"Brain-Behavior Relationships of Cognition in Vertebrates: Lessons from Amphibians"
Sabrina S. Burmeister
The evolution and diversity of vertebrate cognition captivate behavioral biologists, yet research has largely focused on mammals and birds, leaving gaps in understanding brain-behavior relationships across vertebrates. Amphibian brains differ significantly from those of amniotes in complexity and neural connections, yet their cognitive implications are rarely explored. For instance, amphibian palliums are structurally simpler, receive less sensory information, and have fewer descending connections, which may limit behavioral flexibility and complex sensory associations. Studies indicate that amphibians predominantly engage in response learning, controlled by the subpallium, rather than allocentric spatial navigation.

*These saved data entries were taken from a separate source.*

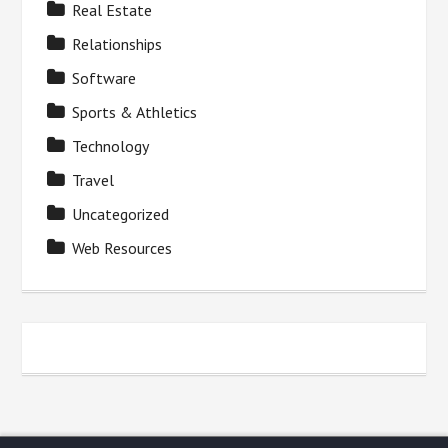
Real Estate
Relationships
Software
Sports & Athletics
Technology
Travel
Uncategorized
Web Resources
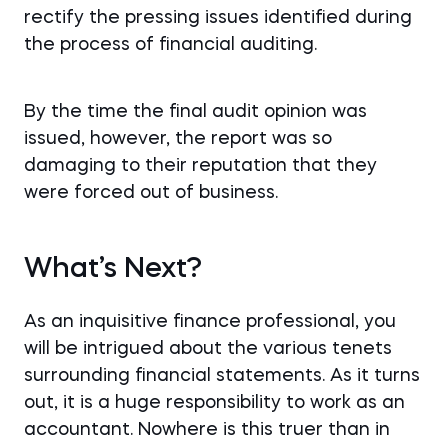
rectify the pressing issues identified during
the process of financial auditing.
By the time the final audit opinion was
issued, however, the report was so
damaging to their reputation that they
were forced out of business.
What’s Next?
As an inquisitive finance professional, you
will be intrigued about the various tenets
surrounding financial statements. As it turns
out, it is a huge responsibility to work as an
accountant. Nowhere is this truer than in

Although landmark learning is common, complex spatial associations seem limited, possibly due to constraints in the medial pallium’s sensory representation. Amphibians can modify learned responses through habituation and extinction, but species vary in their ability to reverse visual discriminations. Notably, the parental poison frog, Dendrobates auratus, exhibits both spatial and higher-order contingency learning, akin to hippocampal functions in mammals. Investigating the neurobiological underpinnings of D. auratus may reveal vital insights into the evolution of cognition in vertebrates.